Обратимся к Италии. В 1928 г. Вышла многотомная «История русской литературы» проф. Ло Гатто.

«Слово о полку Игореве», - пишет он, - драгоценный памятник для изучения жизни русского народа той эпохи со всех сторон - с точки зрения внешней истории (обычаи, костюмы, война и т. д.) или его умственного развития (религиозные представления, мораль и т. д.), но оно, прежде всего, является художественным произведением (un' opera d'arte)». Где же здесь «бессвязность и посредственность» !

Эту «посредственность» Ло Гатто считает «созданием русского национального духа» и «чудесным доказательством умственного богатства русского народа на самой заре его государственной жизни». Это говорит итальянец.

А вот что писал немец Вильгельм Гримм. Он сравнивал его с «целительным и освежающим альпийским потоком, вырывающимся из недр земли, с неведомым ботанику и новооткрытым растением, чьи формы просты, но поражают законченностью и совершенством… Чья внешность производит необычайное впечатление и заставляет удивляться неистощимой творческой силе природы».

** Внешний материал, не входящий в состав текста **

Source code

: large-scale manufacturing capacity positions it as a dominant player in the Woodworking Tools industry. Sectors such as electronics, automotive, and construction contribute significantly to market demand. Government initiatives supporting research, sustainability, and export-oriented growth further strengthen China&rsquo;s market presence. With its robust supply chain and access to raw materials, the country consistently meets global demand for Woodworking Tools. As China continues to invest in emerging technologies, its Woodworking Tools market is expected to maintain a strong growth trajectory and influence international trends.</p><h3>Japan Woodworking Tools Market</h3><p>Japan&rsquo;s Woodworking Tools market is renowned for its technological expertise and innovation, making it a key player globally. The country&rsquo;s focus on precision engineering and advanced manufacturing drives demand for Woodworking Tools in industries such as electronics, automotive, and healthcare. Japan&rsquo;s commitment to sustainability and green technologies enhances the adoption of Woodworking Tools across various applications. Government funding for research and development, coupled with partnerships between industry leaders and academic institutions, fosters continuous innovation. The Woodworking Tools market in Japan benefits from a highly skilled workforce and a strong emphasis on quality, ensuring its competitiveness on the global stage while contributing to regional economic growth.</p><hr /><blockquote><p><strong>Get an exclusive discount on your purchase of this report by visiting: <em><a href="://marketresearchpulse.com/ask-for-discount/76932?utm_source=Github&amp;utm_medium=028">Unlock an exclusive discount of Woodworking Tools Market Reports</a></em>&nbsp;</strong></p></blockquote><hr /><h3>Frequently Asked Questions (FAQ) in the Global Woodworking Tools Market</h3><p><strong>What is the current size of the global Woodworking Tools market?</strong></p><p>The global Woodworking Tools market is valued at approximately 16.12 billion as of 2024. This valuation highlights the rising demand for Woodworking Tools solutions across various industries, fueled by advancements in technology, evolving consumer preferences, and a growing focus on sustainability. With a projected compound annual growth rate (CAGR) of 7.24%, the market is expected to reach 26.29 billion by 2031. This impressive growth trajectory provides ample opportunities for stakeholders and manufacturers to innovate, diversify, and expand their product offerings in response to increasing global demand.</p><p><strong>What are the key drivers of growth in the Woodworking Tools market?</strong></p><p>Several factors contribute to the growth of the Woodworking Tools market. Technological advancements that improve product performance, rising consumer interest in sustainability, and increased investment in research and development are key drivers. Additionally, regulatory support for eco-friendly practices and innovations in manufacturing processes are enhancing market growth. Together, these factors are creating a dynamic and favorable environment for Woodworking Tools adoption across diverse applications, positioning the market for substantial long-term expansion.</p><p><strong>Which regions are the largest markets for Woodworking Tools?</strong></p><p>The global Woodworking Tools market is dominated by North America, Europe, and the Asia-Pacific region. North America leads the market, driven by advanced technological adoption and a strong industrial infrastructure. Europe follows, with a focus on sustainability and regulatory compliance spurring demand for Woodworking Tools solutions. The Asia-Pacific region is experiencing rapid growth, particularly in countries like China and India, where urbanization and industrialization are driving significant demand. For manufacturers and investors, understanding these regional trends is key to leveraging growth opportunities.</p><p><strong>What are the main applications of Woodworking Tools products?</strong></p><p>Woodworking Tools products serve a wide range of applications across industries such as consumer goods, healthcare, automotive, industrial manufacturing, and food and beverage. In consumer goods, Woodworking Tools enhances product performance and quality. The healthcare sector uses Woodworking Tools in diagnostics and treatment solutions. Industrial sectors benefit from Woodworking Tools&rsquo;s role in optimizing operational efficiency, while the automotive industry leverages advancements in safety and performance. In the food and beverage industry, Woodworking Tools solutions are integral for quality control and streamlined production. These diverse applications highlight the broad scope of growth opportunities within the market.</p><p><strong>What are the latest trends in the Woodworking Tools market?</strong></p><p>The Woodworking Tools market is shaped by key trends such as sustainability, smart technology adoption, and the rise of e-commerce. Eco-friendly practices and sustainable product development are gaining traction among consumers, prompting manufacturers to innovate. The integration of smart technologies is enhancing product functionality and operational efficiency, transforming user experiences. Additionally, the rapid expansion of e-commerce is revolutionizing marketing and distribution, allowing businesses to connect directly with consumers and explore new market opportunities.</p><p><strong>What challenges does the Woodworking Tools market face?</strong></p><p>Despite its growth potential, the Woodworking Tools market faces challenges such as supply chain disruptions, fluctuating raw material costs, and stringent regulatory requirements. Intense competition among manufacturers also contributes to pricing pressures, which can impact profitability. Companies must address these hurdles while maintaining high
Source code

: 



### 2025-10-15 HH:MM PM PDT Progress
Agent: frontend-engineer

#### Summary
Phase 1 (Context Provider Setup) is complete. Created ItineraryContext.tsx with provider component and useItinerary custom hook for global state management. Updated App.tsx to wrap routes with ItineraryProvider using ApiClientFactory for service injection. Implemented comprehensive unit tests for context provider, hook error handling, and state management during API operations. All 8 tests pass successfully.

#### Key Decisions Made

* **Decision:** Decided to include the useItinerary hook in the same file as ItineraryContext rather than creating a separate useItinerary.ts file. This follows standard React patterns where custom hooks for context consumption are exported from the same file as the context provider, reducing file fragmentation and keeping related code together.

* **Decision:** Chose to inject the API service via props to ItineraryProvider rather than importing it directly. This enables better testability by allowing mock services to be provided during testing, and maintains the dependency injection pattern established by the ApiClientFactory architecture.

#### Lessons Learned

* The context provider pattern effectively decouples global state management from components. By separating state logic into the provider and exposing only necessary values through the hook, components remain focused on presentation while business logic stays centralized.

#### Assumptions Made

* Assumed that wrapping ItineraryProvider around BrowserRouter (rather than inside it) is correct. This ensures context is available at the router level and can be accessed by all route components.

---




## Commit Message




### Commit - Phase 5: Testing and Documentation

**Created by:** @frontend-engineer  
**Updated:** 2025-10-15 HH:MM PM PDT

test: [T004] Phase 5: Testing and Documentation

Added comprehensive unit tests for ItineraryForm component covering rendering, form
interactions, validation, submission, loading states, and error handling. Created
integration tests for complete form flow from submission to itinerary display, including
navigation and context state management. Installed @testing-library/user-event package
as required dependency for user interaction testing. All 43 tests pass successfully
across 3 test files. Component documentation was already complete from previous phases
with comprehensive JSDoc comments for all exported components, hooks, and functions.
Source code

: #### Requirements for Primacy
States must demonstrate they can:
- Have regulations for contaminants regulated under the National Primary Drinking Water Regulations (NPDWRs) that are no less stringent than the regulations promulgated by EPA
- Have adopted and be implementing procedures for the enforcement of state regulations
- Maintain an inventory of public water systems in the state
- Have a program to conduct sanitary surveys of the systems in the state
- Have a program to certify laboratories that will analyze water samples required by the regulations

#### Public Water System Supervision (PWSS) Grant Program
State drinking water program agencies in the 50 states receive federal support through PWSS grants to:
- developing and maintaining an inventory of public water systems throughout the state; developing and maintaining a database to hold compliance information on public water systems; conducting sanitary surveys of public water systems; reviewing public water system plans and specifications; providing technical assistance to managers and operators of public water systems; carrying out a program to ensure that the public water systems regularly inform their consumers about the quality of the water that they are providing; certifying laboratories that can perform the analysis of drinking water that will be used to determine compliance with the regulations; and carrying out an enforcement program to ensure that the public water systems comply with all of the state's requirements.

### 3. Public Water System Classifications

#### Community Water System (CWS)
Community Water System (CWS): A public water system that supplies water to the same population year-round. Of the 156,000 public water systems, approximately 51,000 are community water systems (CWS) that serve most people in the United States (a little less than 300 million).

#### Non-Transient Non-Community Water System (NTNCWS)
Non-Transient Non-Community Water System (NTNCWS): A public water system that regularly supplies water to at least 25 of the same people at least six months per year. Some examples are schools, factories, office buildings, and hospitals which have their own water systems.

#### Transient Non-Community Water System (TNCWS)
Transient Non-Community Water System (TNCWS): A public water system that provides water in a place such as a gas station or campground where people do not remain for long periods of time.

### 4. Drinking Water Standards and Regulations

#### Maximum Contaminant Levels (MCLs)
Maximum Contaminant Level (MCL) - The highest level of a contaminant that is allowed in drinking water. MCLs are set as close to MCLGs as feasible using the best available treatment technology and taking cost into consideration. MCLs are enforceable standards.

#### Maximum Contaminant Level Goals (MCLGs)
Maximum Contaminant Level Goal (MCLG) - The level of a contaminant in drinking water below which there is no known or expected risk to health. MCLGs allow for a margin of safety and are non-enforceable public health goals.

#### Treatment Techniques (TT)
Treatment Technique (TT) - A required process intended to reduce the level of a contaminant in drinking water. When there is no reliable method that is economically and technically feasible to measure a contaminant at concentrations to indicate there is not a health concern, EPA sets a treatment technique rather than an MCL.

Правда, новейшие немецкие ученые, никак не могущие представить себе, что Untеrmеnsсh'и - славяне могут создать что-либо подобное, стараются найти в «Слове» германское влияние, но это не меняет дела: ценность «Слова» и для них несомненна. Несомненна настолько, что они не могут удержаться, чтобы не укрыться под тень славы этого произведения.

Насколько велико значение и влияние такой «посредственности», как «Слово», можно судить уже по тому, что политико-эконом Карл Маркс глубоко интересовался «Словом» и оживленно переписывался по этому поводу с Фр. Энгельсом. Значит, было что-то особо притягательное в «Слове», что им интересовались два политикоэконома.

Англичанин Л. Магнус (1915 г.) в работе о «Слове», изданной Оксфордским университетом, писал:

«Поэма абсолютно конкретна, точность ее объясняется близкой связью с современными летописями в стиле, грамматике и содержании… Рассказ о битве, как заметили многие комментаторы, столь резко очерчен и содержит такие подтверждающие и убедительные подробности, что все это заставляет предполагать, что поэт был либо очевидцем, либо участником сражения».

«Стиль произведения энергичен и полон силы… Точность и сжатость, соединенные с поэтическим представлением и изобилием поэтических образов, взятых из мира природы, - вот определительные черты стиля «Слова». Автор «Слова», по мнению Л. Магнуса, «искренний патриот, он обладает точным знанием истории своей страны и сожалеет о мелочном эгоизме многочисленных князей, между которыми раздроблены крупные территории.

Единая Русь - цель его стремлений, и, может быть, по этой причине он употребляет слово «русичи», т. е. сыновья Руси, ласковое отчество, никем не употребленное ни до, ни после него для обозначения русского народа».